WASHINGTON (WJZ) -- There's new fallout from this week's incident at Reagan National Airport, where an air traffic controller now admits he was asleep on the job while two pilots were trying to land.

Mary Bubala reports a preliminary investigation shows the Reagan controller's radio went silent for 33 minutes.

The FAA has now suspended him from his job.

"As a professional pilot for more than 25 years I am outraged by this. We have an investigation and we will get to the bottom of this.  I want to know why this happened," said Randy Babbitt, FAA administrator.

So does Congressman Andy Harris, a member of the House Transportation Committee, which is planning a formal review.

"We have to make sure that someone in the middle of night who is doing an important job is awake," he said.

 The air traffic controller, a 20-year veteran with a clean record, admitted he fell asleep sometime just after 11:55 p.m.

At 12:04 a.m. an American Airlines jet couldn't reach him and was forced to abort its approach.  The jet reached out instead to a regional controller 40 miles away who tried to call the tower.

"American 1012 called a couple times on a landline, and then tried to call on a commercial line, but there was no answer," said a recording.

The American pilots had to land essentially unassisted.

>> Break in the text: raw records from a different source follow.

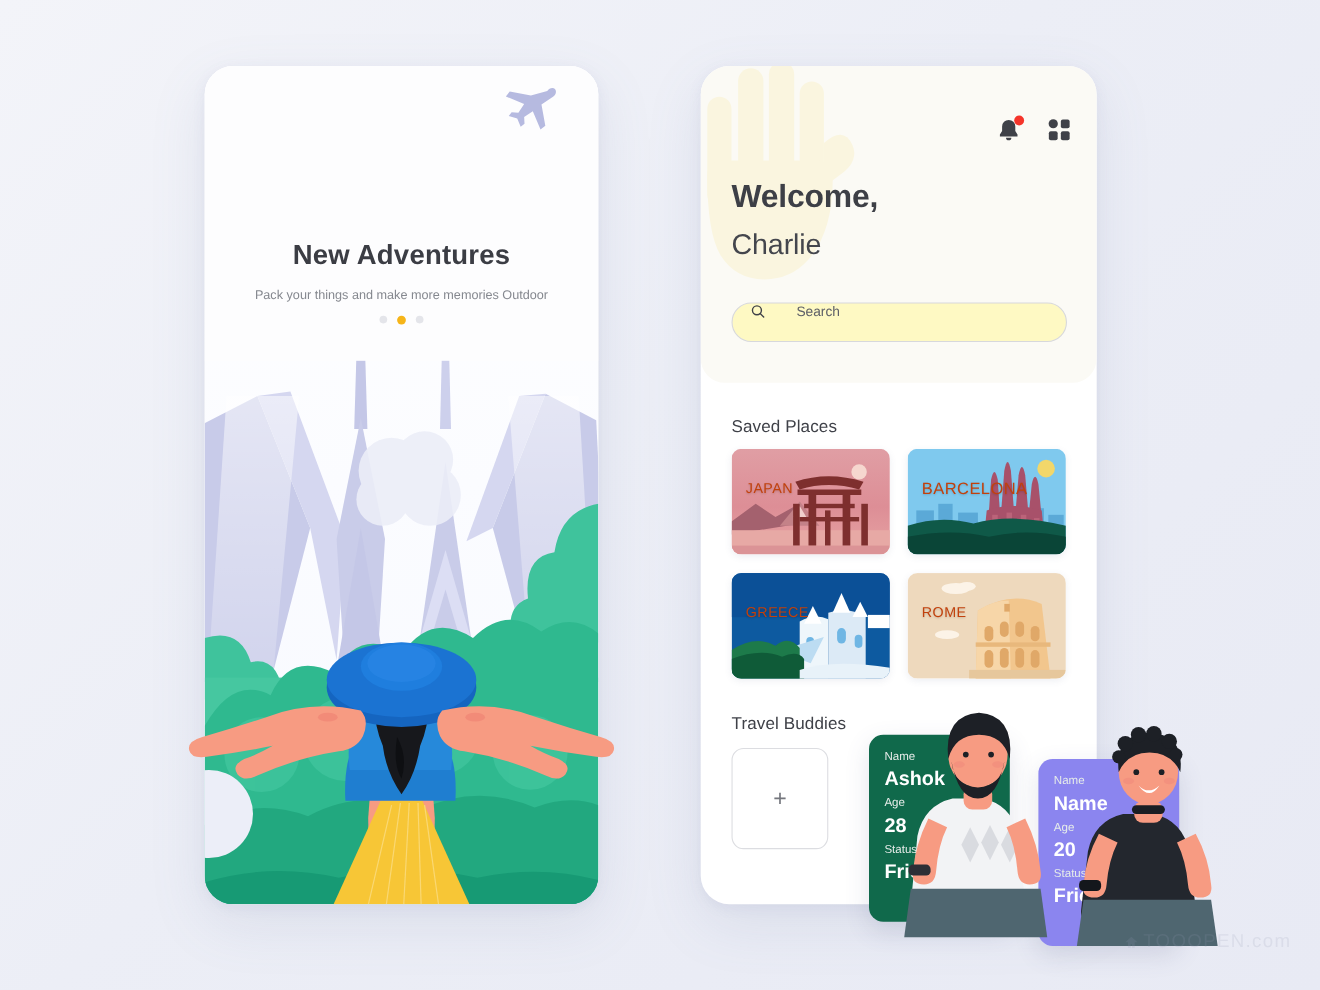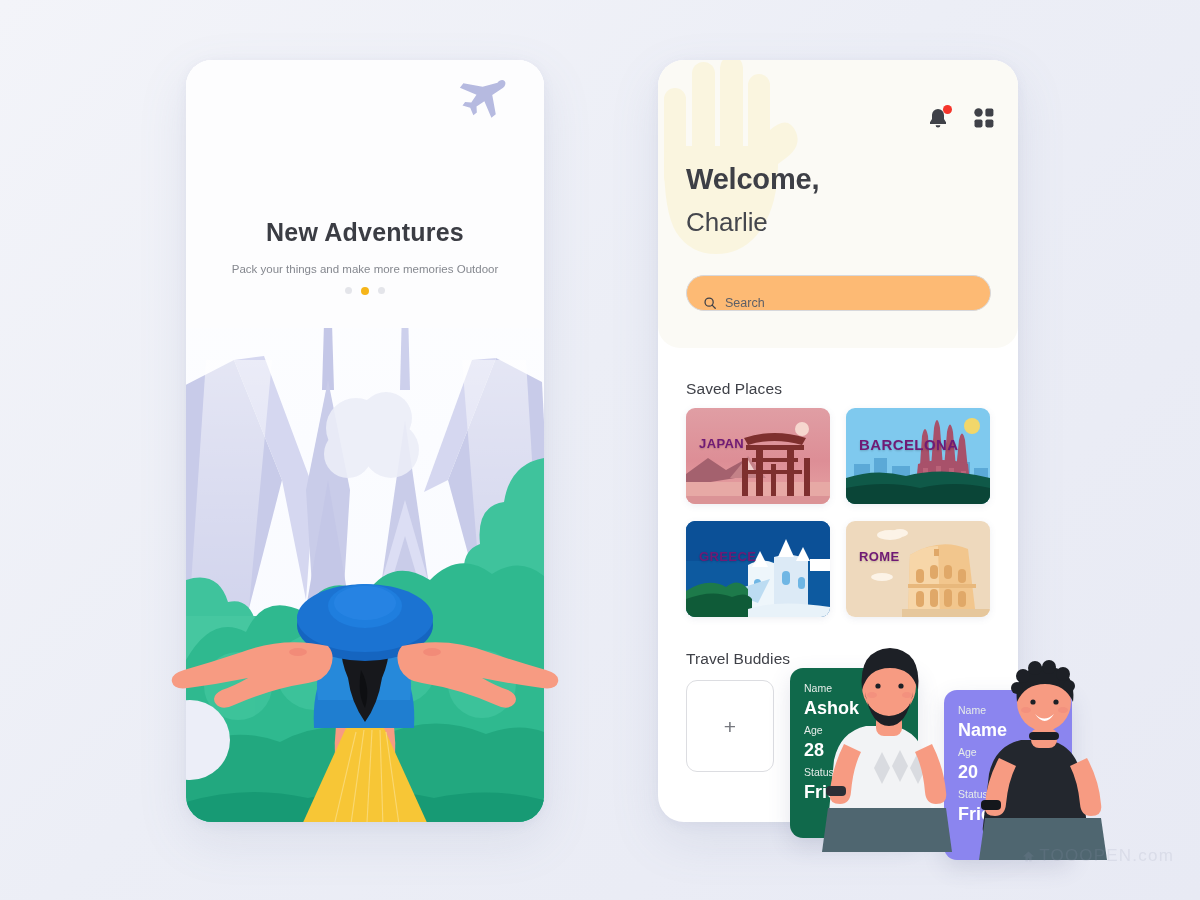--- a/index.html
+++ b/index.html
@@ -15,21 +15,21 @@
 
   
   .phone {
     position: absolute;
     background: #ffffff;
     border-radius: 26px;
     overflow: hidden;
     box-shadow: 0 18px 50px rgba(110,120,160,.13), 0 3px 12px rgba(110,120,160,.08);
   }
   #phone-left  { left: 186px; top: 60px; width: 358px; height: 762px; }
-  #phone-right { left: 658px; top: 60px; width: 360px; height: 762px; }
+  #phone-right { left: 637px; top: 60px; width: 360px; height: 762px; }
 
   
   .ob-top {
     position: absolute; left: 0; top: 0; width: 100%; height: 268px;
     background: #fdfdfe; z-index: 5;
   }
   .plane {
     position: absolute; right: 26px; top: 14px; width: 62px; height: 56px;
     color: #b6bae0; z-index: 6;
   }
@@ -88,43 +88,43 @@
   .welcome1 {
     position: absolute; left: 28px; top: 103px; z-index: 8;
     font-size: 29px; font-weight: bold; color: #3d3f46; letter-spacing: -.2px;
   }
   .welcome2 {
     position: absolute; left: 28px; top: 147px; z-index: 8;
     font-size: 26px; color: #44464d; letter-spacing: -.1px;
   }
   .search-box {
     position: absolute; left: 28px; top: 215px; width: 305px; height: 36px; z-index: 8;
-    background: #fdba74; border: 1px solid #d7d8dc; border-radius: 18px;
-    display: flex; align-items: flex-end; padding: 0 0 0 16px; gap: 8px;
+    background: #fef9c3; border: 1px solid #d7d8dc; border-radius: 18px;
+    display: flex; align-items: flex-start; padding: 0 0 0 16px; gap: 28px;
   }
   .search-box .ph { font-size: 12.5px; color: #5e6067; }
 
   .section-title {
     position: absolute; left: 28px; font-size: 15.5px; color: #3f4148; letter-spacing: .1px;
   }
   #sec-saved   { top: 320px; }
   #sec-buddies { top: 590px; }
 
   .place-card {
     position: absolute; width: 144px; height: 96px; border-radius: 9px;
     overflow: hidden; cursor: pointer;
     box-shadow: 0 2px 7px rgba(90,100,140,.10);
   }
   .pc1 { left: 28px;  top: 348px; }
   .pc2 { left: 188px; top: 348px; }
   .pc3 { left: 28px;  top: 461px; }
   .pc4 { left: 188px; top: 461px; }
   .place-label {
     position: absolute; left: 13px; top: 28px; z-index: 4;
-    color: #701a75; font-size: 13px; font-weight: bold; letter-spacing: .4px;
+    color: #c2410c; font-size: 13px; font-weight: normal; letter-spacing: .4px;
     text-shadow: 0 1px 2px rgba(0,0,0,.18);
   }
   .place-label.sm { font-size: 15px; text-align: center; }
 
   .add-buddy {
     position: absolute; left: 28px; top: 620px; width: 88px; height: 92px;
     border: 1px solid #dcdde1; border-radius: 11px; background: #fff;
     display: flex; align-items: center; justify-content: center; cursor: pointer;
   }
   .add-buddy .plus { font-size: 21px; color: #75777e; line-height: 1; font-weight: 300; }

So did a United flight 15 minutes later, which was able to reach the tower once it was on the ground.

Reagan National, which has light overnight traffic, has had just one controller on the midnight shift since 2002.

After Wednesday's incident they've added a second.

The suspended controller had been working his fourth consecutive overnight shift. Federal investigators are now examining the effects of fatigue on the controller.

The National Air Traffic Controllers Association tells WJZ there are 30 towers nationwide with one overnight shift worker. BWI has two overnight controllers in its tower.